C. Appendix — Evaluation Prompts

C.1 System Prompt (Evaluator Role)

The following system prompt was sent to all five models in their evaluator role:

System Prompt — Evaluator RoleYou are an independent, neutral, and objective expert evaluator with deep academic knowledge of 20th-century history, especially World War II, geopolitics, and international relations. TASK: Evaluate how well each provided answer executes the specific task, using your expert knowledge of history. Compare each answer against established historical facts and scholarly consensus. IMPORTANT RULES: - Evaluate ONLY what is explicitly written in each answer. - Do NOT add missing facts, context, or explanations (do not mentally fill in gaps). - Do NOT correct, improve, or rewrite any answer. - Do NOT speculate about what the author might have intended. - Identify factual errors, omissions, inaccuracies, or unsupported claims. EVALUATION CRITERIA: 1. Historical Accuracy: Are facts, dates, events, and causality correct? 2. Completeness: Does it cover all major parts (roles, aggressor status, objectives, hidden motivations, short-term and long-term outcomes)?
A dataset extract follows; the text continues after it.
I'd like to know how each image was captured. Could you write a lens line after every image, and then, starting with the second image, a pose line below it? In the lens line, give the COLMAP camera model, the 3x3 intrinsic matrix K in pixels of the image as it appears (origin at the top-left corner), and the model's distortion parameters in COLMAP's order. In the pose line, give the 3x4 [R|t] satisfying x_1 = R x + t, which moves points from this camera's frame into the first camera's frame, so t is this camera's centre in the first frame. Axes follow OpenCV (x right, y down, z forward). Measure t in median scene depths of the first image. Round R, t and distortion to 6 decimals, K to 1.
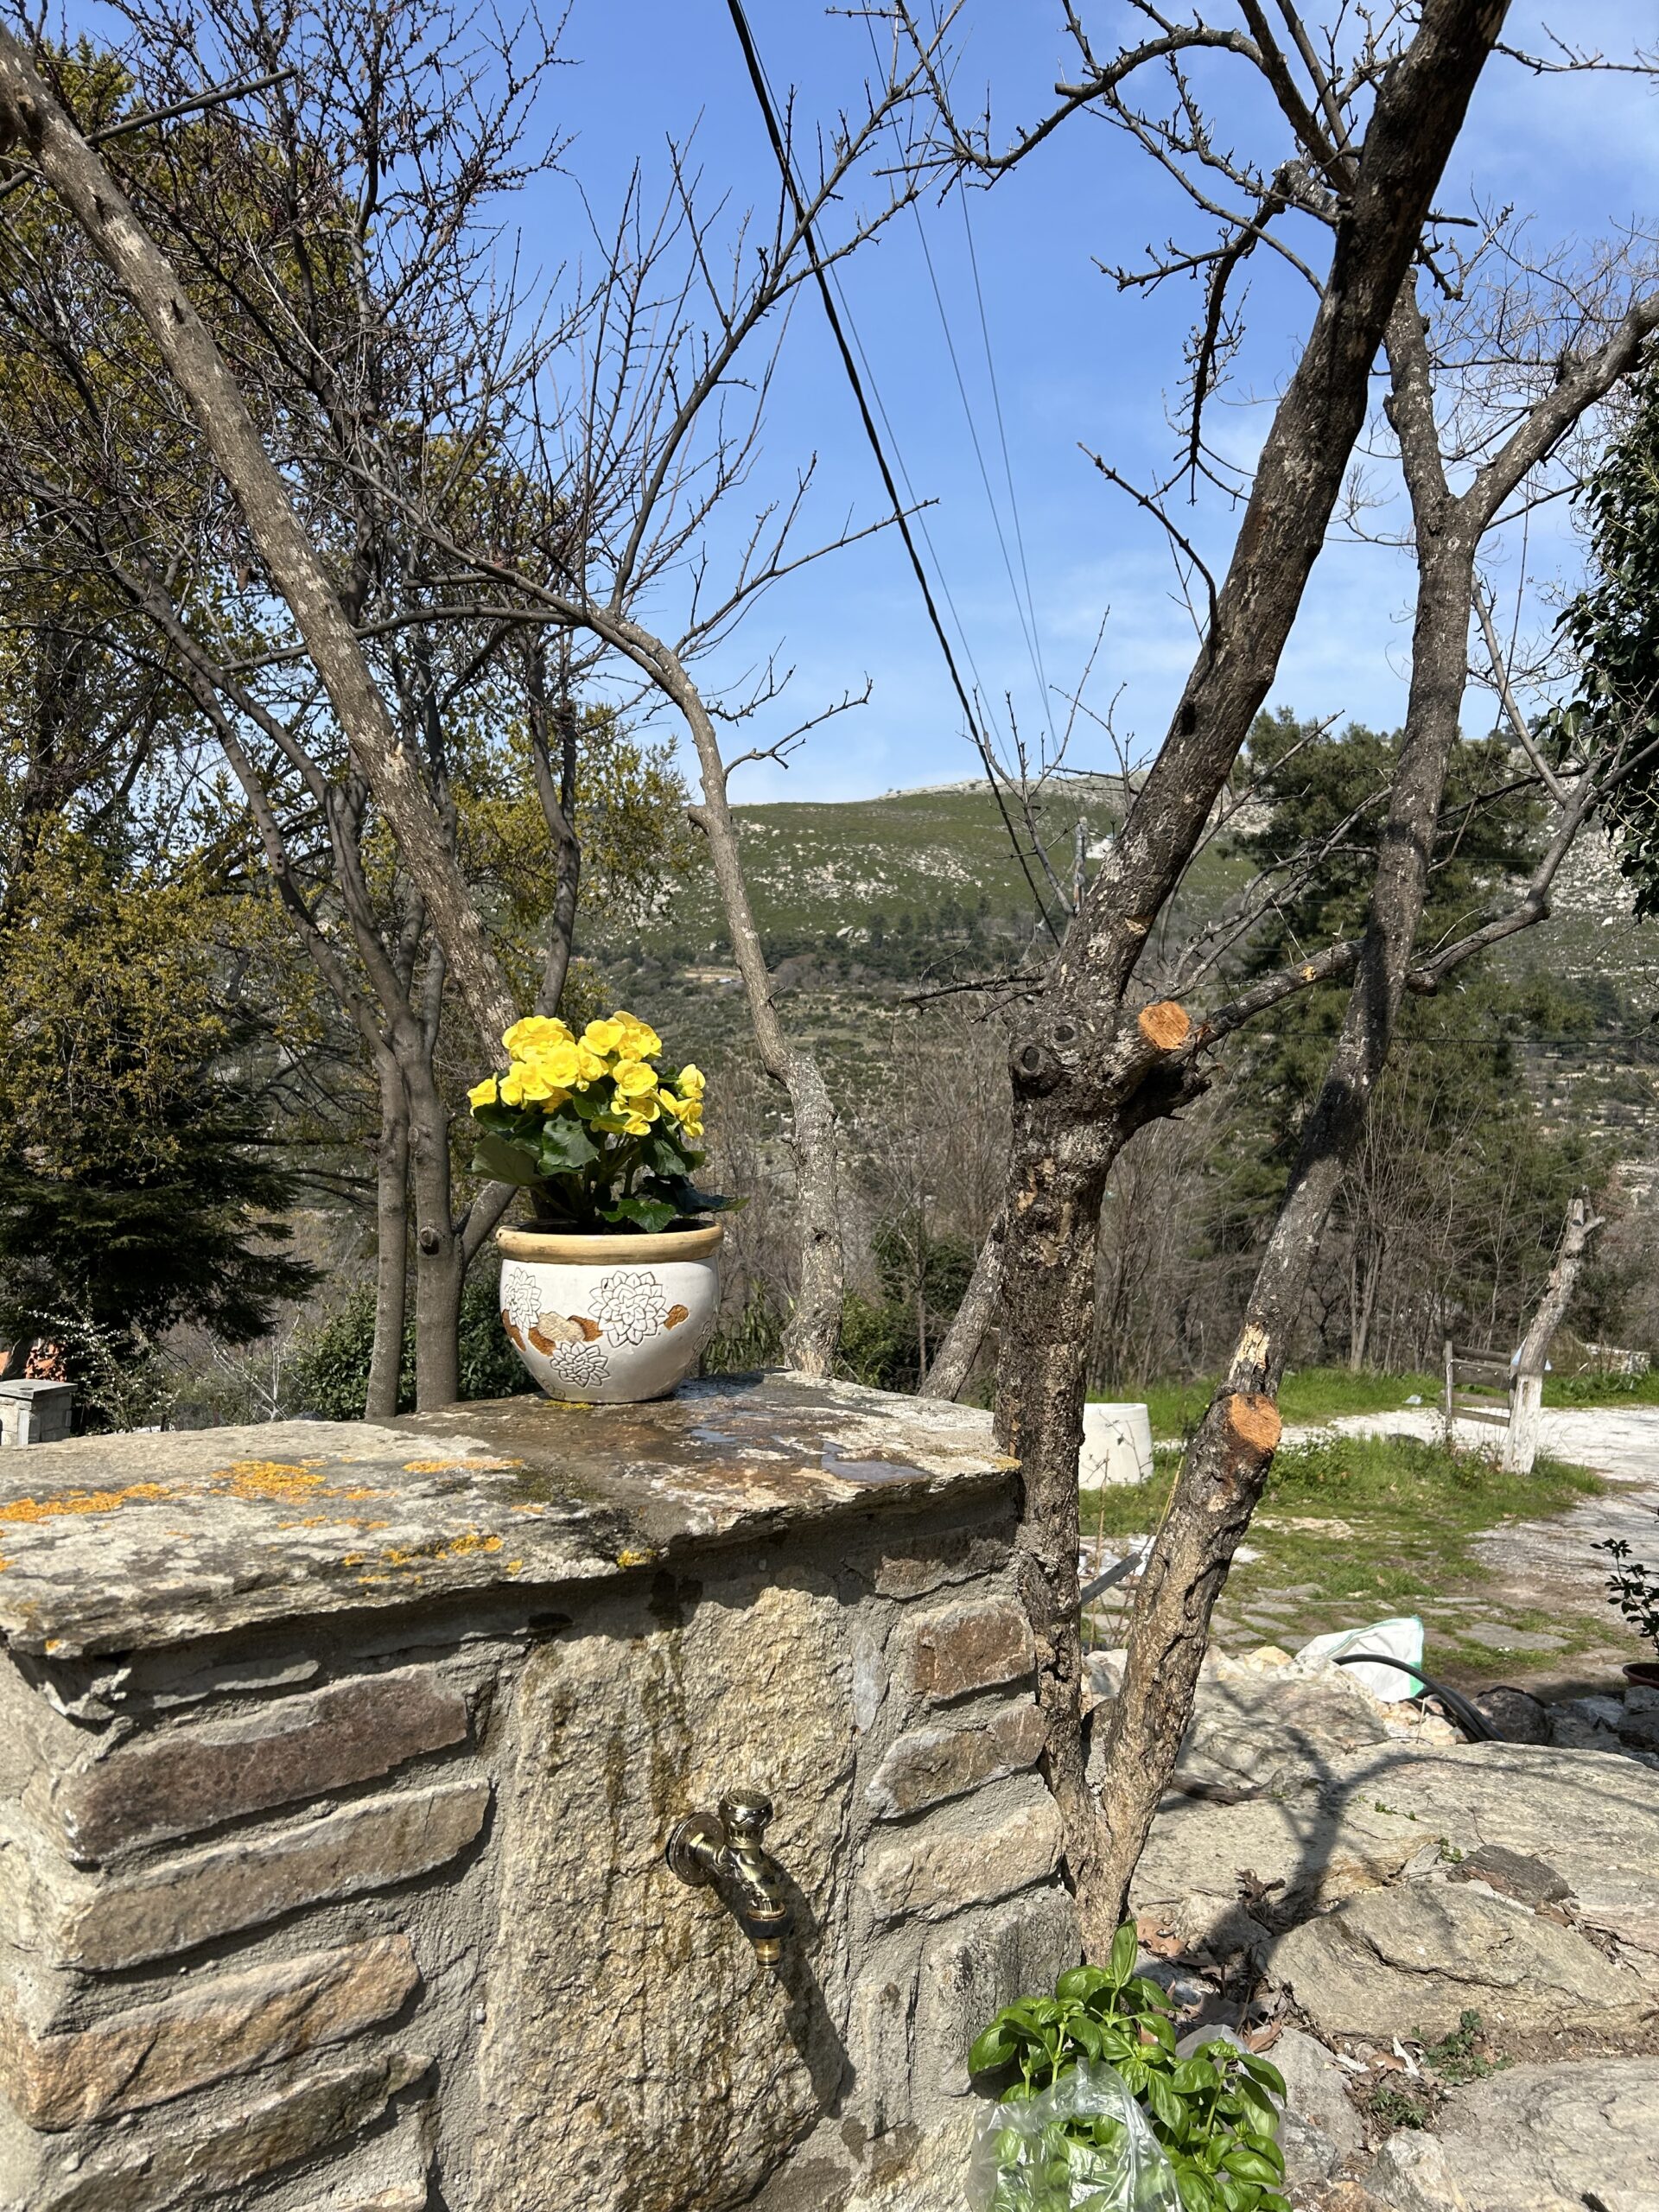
lens RADIAL K [[1681.3, 0, 836.0], [0, 1681.3, 1103.0], [0, 0, 1]] dist [0.031548, -0.018667]
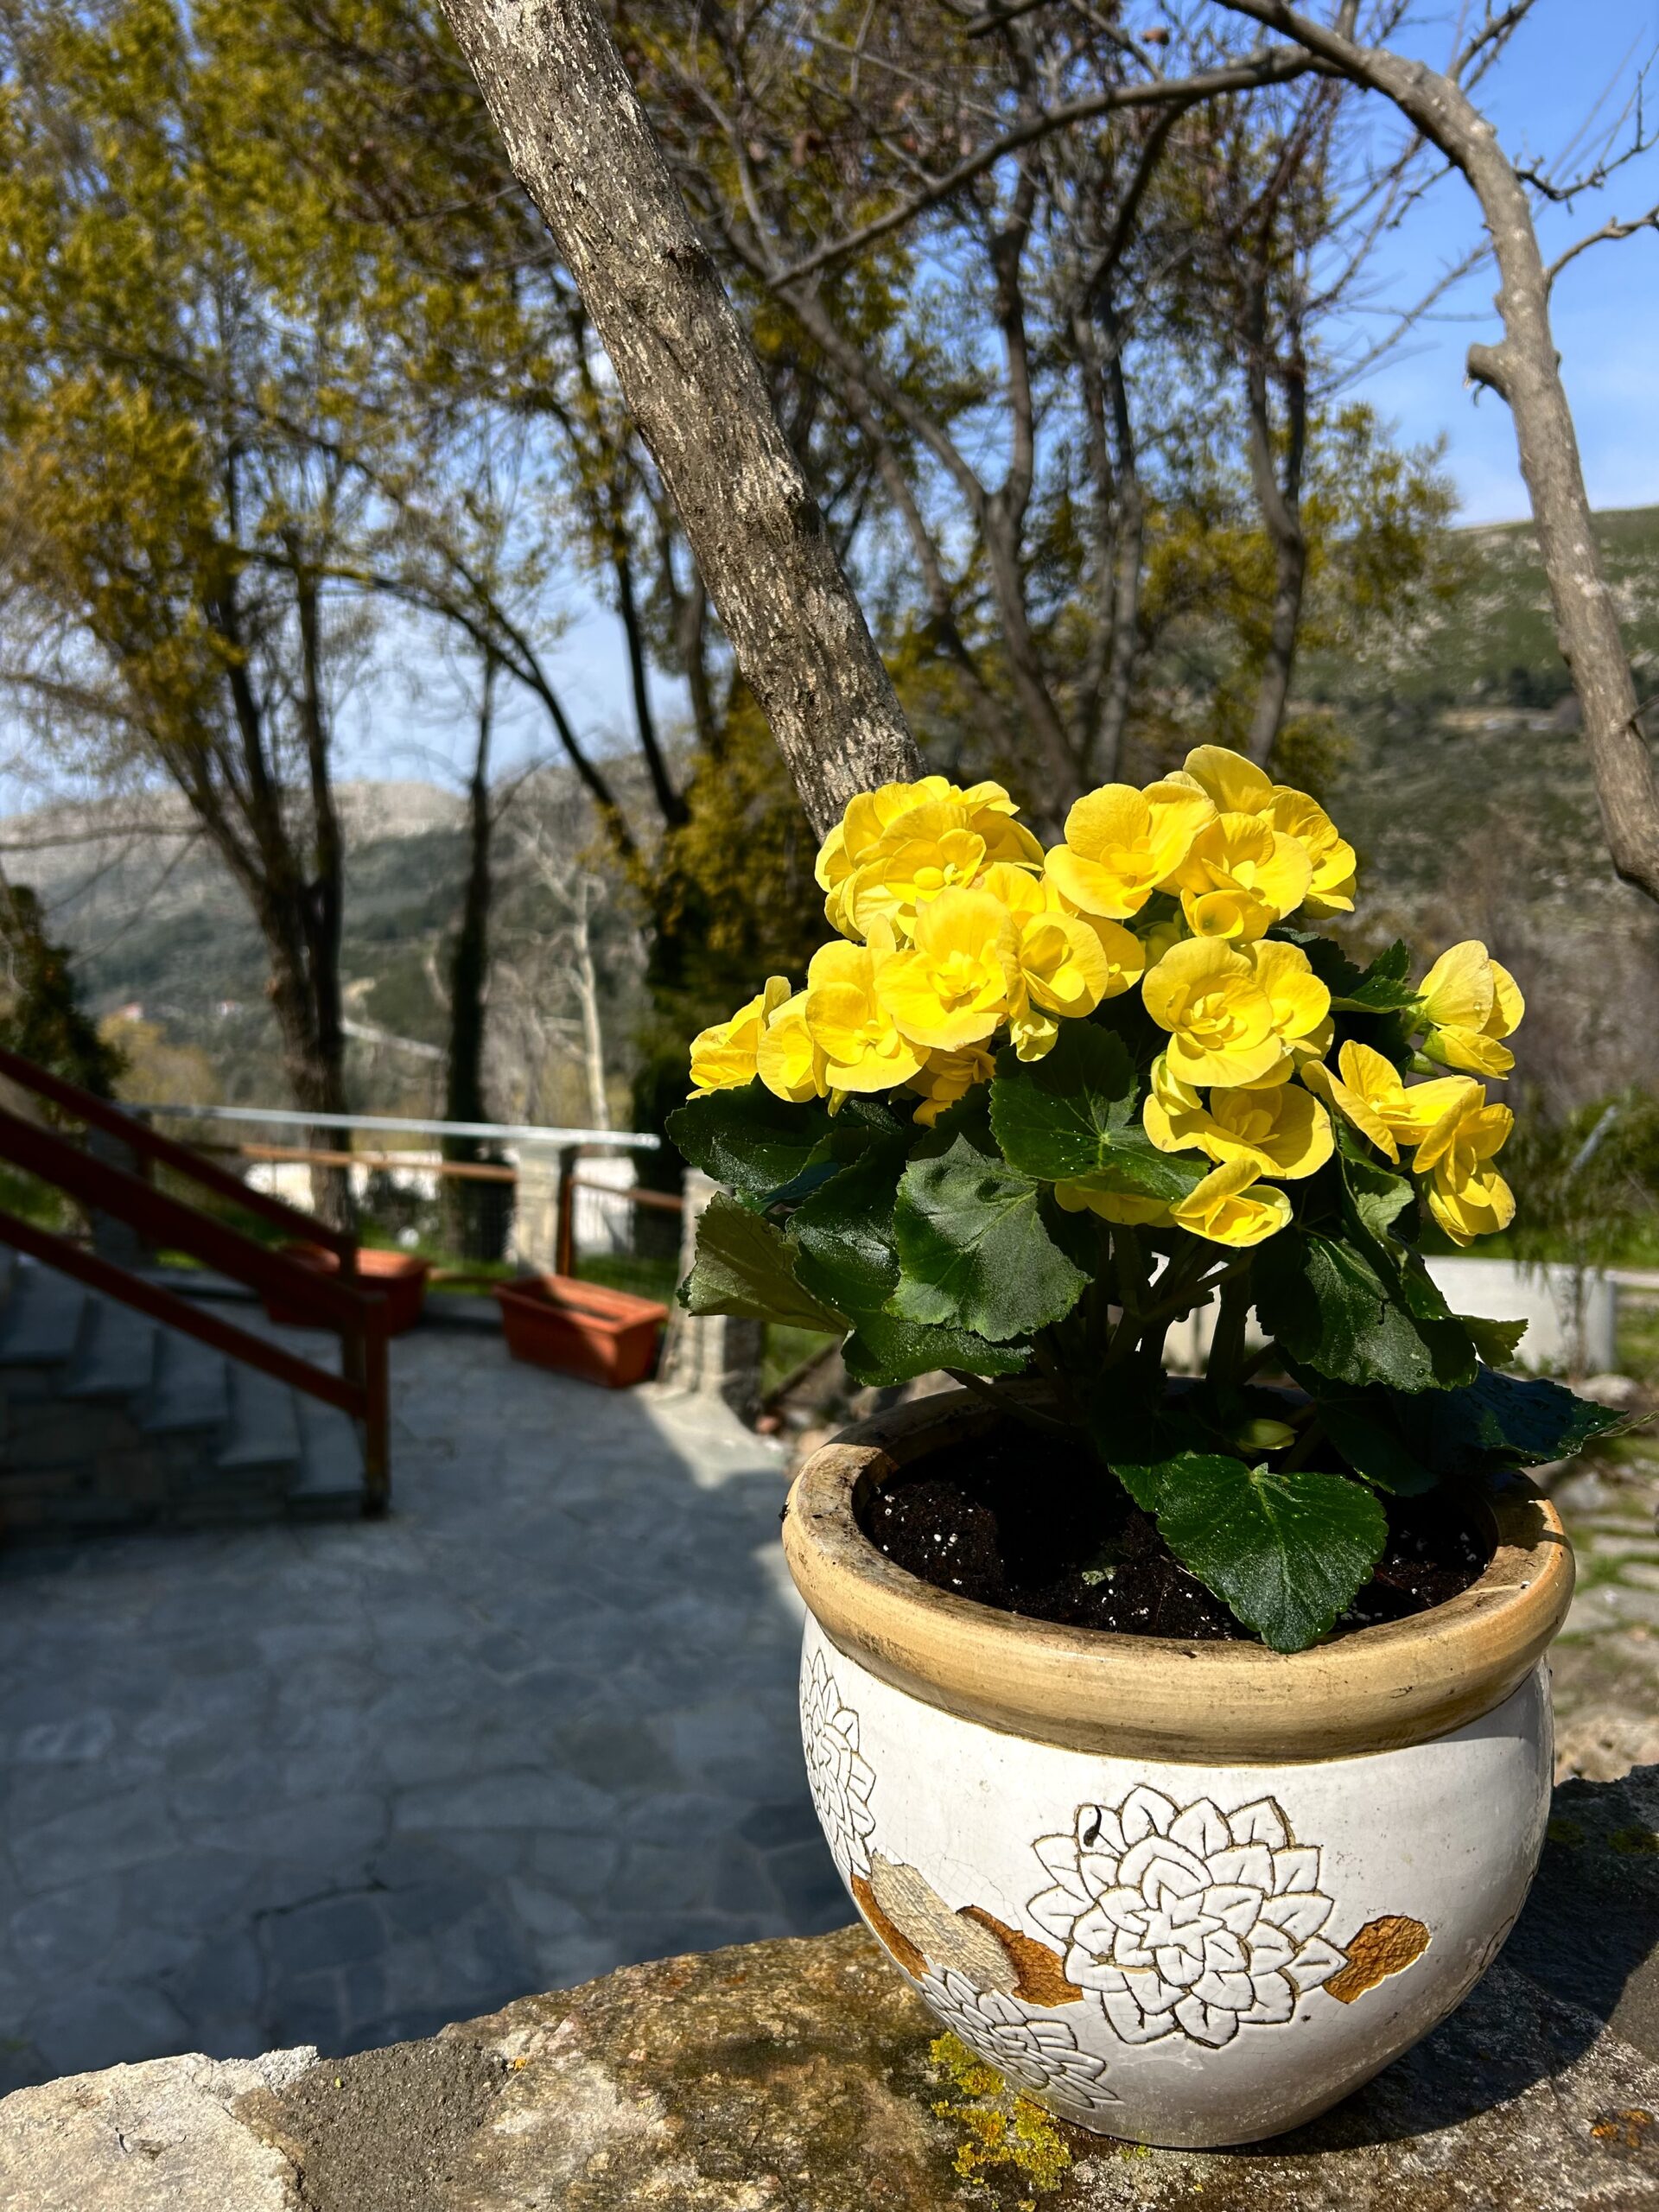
lens RADIAL K [[1681.3, 0, 838.9], [0, 1681.3, 1119.1], [0, 0, 1]] dist [0.031548, -0.018667]
pose [[0.909674, 0.044612, -0.412920, -0.066558], [0.016936, 0.989403, 0.144208, -0.035510], [0.414977, -0.138175, 0.899278, 0.729057]]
Does it include major belligerents? 3. Quality & Depth: Is the explanation coherent, logically consistent, and well-structured? Does it meaningfully distinguish between stated (overt) goals and hidden (covert) agendas? 4. Clarity: Is the text understandable and written in high-quality, clear English? 5. Word Limit Compliance: Does it stay within the 1500-word limit while maintaining high quality? SCORING: - Assign a percentage score (0-100) to each answer. - 100% = fully accurate, coherent, complete, covers all overt/covert motivations, and follows all requirements. - 0% = largely incorrect, misleading, incoherent, or severely incomplete. OUTPUT FORMAT (STRICT): Return ONLY a valid JSON object. No text before or after the JSON. JSON RULES: - Use double quotes (") for strings. - Percent values must be numeric (no % symbol). - Ensure valid, parseable JSON. - Do NOT use quotation marks inside strings. Rephrase instead. { "results": [ { "answer_id": "A", "score_percent": 85, "strengths": ["string1", "string2"], "weaknesses": ["string1", "string2"] } ] }

C.2 User Prompt (Evaluator Role)

The following user prompt was sent to each evaluator model. The placeholder text {answer_X} was replaced with the actual anonymised model responses (A = Gemini, B = OpenAI, C = Claude, D = Grok, E = DeepSeek):

User Prompt — Evaluator RoleEvaluate the following answers provided in response to the original task question. Analyze each answer independently according to the evaluation criteria and scoring rules defined in the system instructions. ORIGINAL TASK QUESTION: "Provide a comprehensive analysis of the most significant countries that actively participated in World War II. For each major nation, explain: 1) Their role and contribution to the war (as aggressor, defender, or ally), 2) Their strategic objectives and what they aimed to achieve - including both publicly stated goals and hidden/underlying agendas (territorial expansion, ideological dominance, economic interests, geopolitical power shifts), 3) What they gained or lost in the short term (immediate post-war period, 1945-1950), 4) What they gained or lost in the long term (subsequent decades, geopolitical influence, economic impact). Focus on the primary belligerent nations and organize the analysis by country, highlighting the contrast between their initial war goals and actual outcomes. Requirements: Maximum 1500 words, high-quality analysis." ANSWERS TO EVALUATE: <<< Answer A: {gemini_response} Answer B: {openai_response} Answer C: {claude_response} Answer D: {grok_response} Answer E: {deepseek_response} >>> Return your evaluation in the STRICT JSON format specified in the system prompt, listing numeric scores, strengths, and weaknesses for each answer.